→ What is being asked: Copy every line below word for word, leaving out the pictures.
• • • •
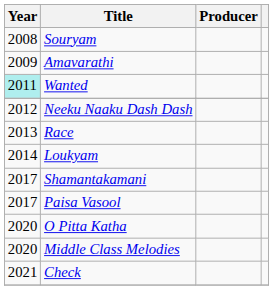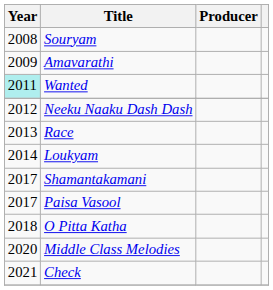O Pitta Katha | Year: 2020 -> 2018
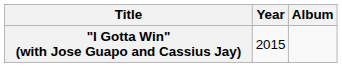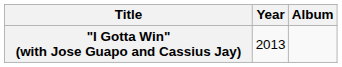"I Gotta Win" (with Jose Guapo and Cassius Jay) | Year: 2015 -> 2013
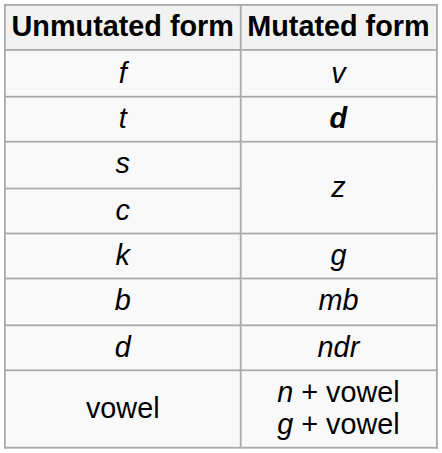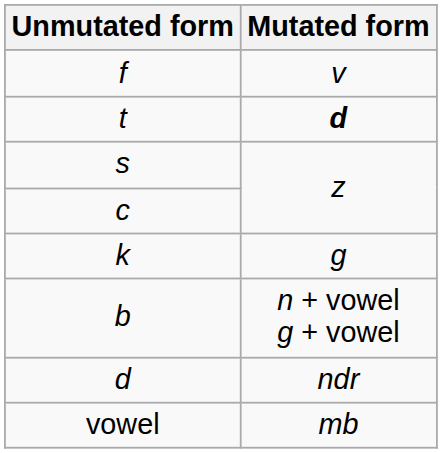b | Mutated form: mb -> n + vowel g + vowel
vowel | Mutated form: n + vowel g + vowel -> mb
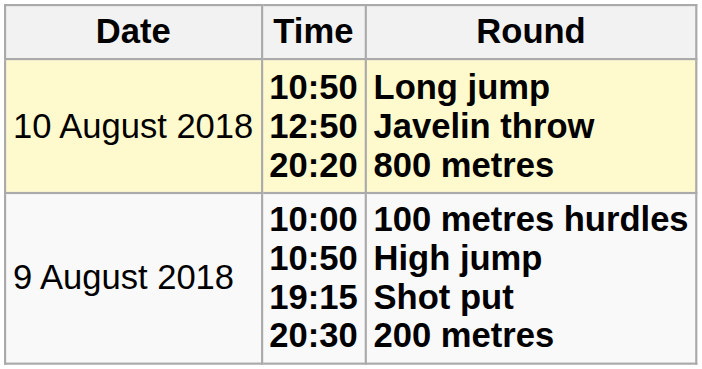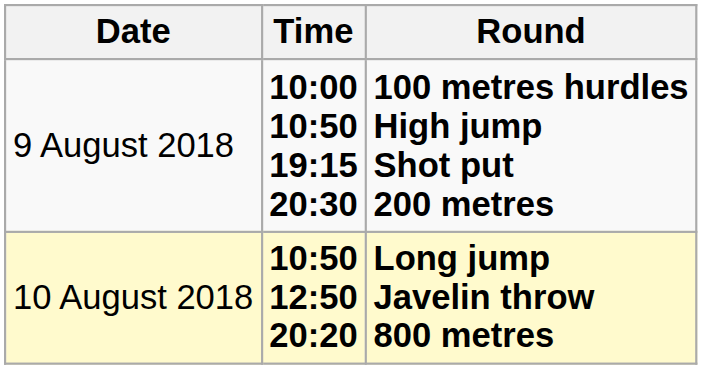rows swapped: 9 August 2018 <-> 10 August 2018
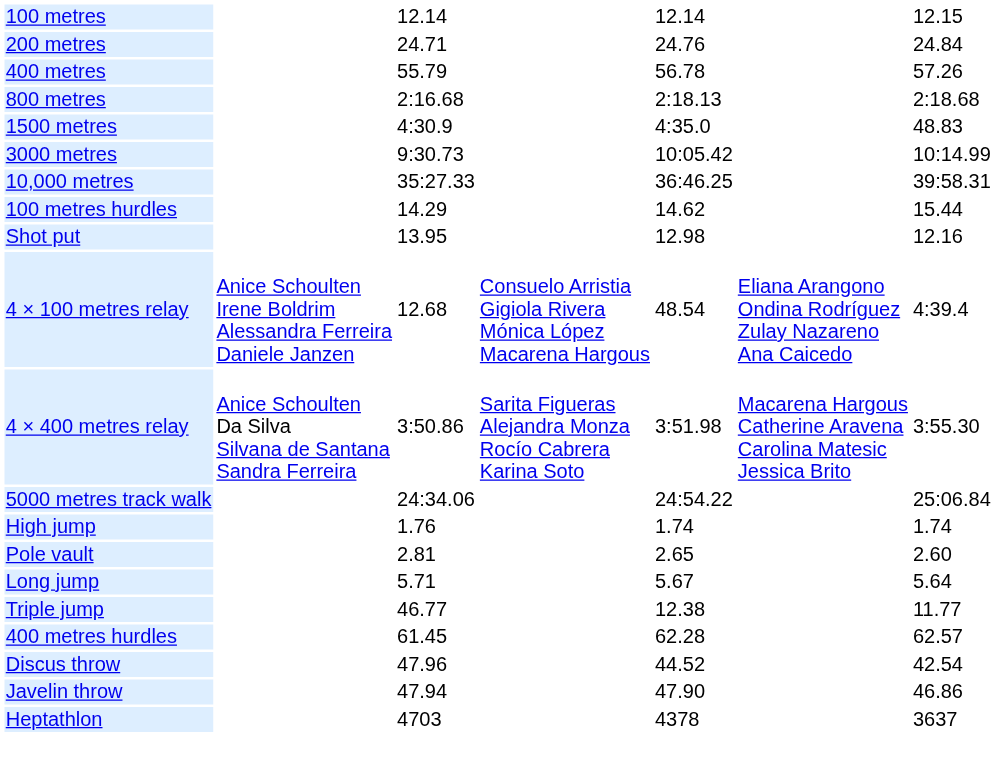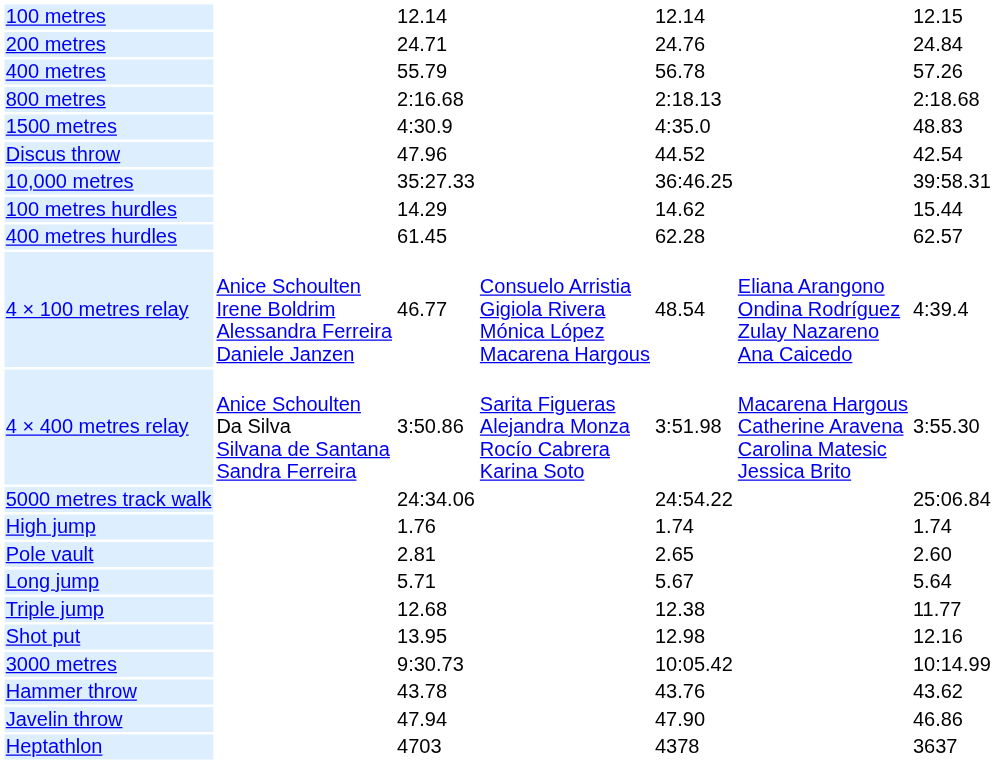rows swapped: 3000 metres <-> Discus throw
rows swapped: 400 metres hurdles <-> Shot put
4 × 100 metres relay | column 3: 12.68 -> 46.77
Triple jump | column 3: 46.77 -> 12.68
+ row: Hammer throw | 43.78 | 43.76 | 43.62
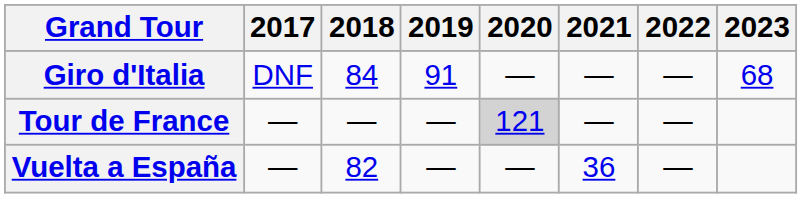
• • • •
→ Result for this task:
O Pitta Katha | Year: 2020 -> 2018
"I Gotta Win" (with Jose Guapo and Cassius Jay) | Year: 2015 -> 2013
b | Mutated form: mb -> n + vowel g + vowel
vowel | Mutated form: n + vowel g + vowel -> mb
rows swapped: 9 August 2018 <-> 10 August 2018
rows swapped: 3000 metres <-> Discus throw
rows swapped: 400 metres hurdles <-> Shot put
4 × 100 metres relay | column 3: 12.68 -> 46.77
Triple jump | column 3: 46.77 -> 12.68
+ row: Hammer throw | 43.78 | 43.76 | 43.62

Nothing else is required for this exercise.